M. C. : Nous sortons de deux ans de pandémie avec un savoir-faire que nous n’avions pas auparavant. Avec la campagne de vaccination, nous avons en effet adopté une démarche systématique d’aller-vers graduée. Celle-ci s’est caractérisée par un large éventail d’actions : courriers, envois de SMS, appels sortants et actions ciblées sur les territoires par les Cpam. Maintenant, nous devons mettre cette force de frappe au service du ministère de la Santé pour améliorer les taux de dépistage, ce que nous avons commencé à faire. Dans les prochaines années, l’objectif est de parvenir à bâtir une vraie politique systématique, en lien avec les centres régionaux de dépistage de cancer, pour viser l’universalité en matière de dépistage. Pour cela, il faudra mobiliser différentes actions pour informer toutes les femmes, notamment les plus éloignées du soin, qui sont souvent aussi les plus précaires.
Quelle sera la place des professionnels de santé ?
M. C. : Nous comptons évidemment beaucoup sur les professionnels de santé et notamment les médecins traitants pour atteindre des taux de dépistage beaucoup plus élevés. Pendant la pandémie, nous sommes parvenus à envoyer aux médecins traitants la liste de leurs patients non vaccinés contre le Covid. Ce dispositif a désormais vocation à être déployé pour le dépistage organisé. Les médecins pourront ainsi recevoir la liste de leurs patients n’ayant pas réalisé leur dépistage. Il nous semble indispensable de pouvoir communiquer de manière régulière avec eux afin qu’ils puissent, au moment des consultations, en discuter avec leurs patients. Les sages-femmes ont évidemment aussi un rôle clé sur la santé des femmes. Et, plus généralement, l’ensemble des professionnels de santé seront également associés à ce programme de prévention. Notre but ici n’est évidemment pas de nous substituer aux professionnels de santé mais, au contraire, de les sensibiliser et de les outiller afin que les femmes aient toutes les clés pour prendre leur santé en main.
Mon espace santé aura-t-il un rôle à jouer dans le nouveau programme de prévention ?

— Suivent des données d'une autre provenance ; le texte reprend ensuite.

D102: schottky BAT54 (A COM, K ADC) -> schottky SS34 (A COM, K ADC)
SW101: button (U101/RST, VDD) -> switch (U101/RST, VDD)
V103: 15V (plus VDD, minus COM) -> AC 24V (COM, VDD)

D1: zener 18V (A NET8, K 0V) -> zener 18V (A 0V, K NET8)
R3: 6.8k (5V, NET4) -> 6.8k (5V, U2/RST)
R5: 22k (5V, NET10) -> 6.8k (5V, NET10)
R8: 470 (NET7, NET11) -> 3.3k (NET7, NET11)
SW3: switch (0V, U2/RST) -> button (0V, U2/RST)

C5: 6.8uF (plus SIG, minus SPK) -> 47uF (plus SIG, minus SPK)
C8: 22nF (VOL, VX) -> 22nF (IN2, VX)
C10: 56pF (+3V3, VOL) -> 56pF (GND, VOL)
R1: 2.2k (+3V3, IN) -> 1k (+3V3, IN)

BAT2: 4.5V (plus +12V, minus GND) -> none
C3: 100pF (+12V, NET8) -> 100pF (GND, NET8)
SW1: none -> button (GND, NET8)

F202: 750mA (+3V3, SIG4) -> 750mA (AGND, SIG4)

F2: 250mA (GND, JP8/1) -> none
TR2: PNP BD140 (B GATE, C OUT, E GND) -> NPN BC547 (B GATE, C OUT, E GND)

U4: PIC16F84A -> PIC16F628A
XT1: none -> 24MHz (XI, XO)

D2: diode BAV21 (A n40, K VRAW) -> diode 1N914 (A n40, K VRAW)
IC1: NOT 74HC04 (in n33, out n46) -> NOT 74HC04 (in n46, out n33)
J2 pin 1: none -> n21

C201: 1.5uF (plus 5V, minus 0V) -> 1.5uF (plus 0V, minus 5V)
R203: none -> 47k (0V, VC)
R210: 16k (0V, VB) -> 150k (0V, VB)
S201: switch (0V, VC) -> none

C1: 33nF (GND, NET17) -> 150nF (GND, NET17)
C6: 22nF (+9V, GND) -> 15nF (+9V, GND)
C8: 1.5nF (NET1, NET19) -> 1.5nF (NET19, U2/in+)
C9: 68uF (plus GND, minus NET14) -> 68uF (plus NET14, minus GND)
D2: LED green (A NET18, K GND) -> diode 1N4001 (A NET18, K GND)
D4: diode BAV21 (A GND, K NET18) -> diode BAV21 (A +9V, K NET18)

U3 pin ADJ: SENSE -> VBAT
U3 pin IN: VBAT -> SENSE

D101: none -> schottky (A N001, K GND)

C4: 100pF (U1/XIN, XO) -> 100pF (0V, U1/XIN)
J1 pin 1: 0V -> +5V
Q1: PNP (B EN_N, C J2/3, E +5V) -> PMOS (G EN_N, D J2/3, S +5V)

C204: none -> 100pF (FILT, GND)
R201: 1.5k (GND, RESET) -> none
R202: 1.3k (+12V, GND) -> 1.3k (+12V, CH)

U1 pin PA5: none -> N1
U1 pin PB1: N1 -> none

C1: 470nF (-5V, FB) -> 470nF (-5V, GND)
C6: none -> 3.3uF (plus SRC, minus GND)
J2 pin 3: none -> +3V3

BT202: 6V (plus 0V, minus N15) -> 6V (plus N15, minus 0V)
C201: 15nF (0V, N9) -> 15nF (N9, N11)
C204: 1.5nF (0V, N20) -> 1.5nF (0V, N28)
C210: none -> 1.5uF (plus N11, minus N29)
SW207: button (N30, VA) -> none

M. C. : Tout à fait. Mon espace santé va être un outil très précieux pour l’Assurance maladie. Il va nous être utile pour informer un maximum de femmes grâce à l’envoi de messages génériques de prévention. Ces messages pourront être ciblés en fonction du profil des patientes. Il sera par exemple possible de faire passer des messages en faveur de la vaccination HPV. La plateforme va aussi recueillir l’historique des vaccinations, dépistages et examens de santé, ce qui permettra d’avoir des rappels pour ceux qui n’ont pas été réalisés. Par ailleurs, Mon espace santé permettra prochainement de référencer des applications de santé validées sur les plans scientifique et technique. Un catalogue permettra de faire son choix. Les données recueillies par ces applications spécialisées – sur la grossesse par exemple – alimenteront Mon espace santé. Une dizaine de constantes de santé sont aujourd’hui suivies sur la plateforme (poids, tension, etc.), qui pourront également être automatiquement remplies par des dispositifs connectés. À terme, l’objectif est de parvenir à spécialiser cet espace pour offrir aux femmes un carnet de santé personnalisé et « augmenté ».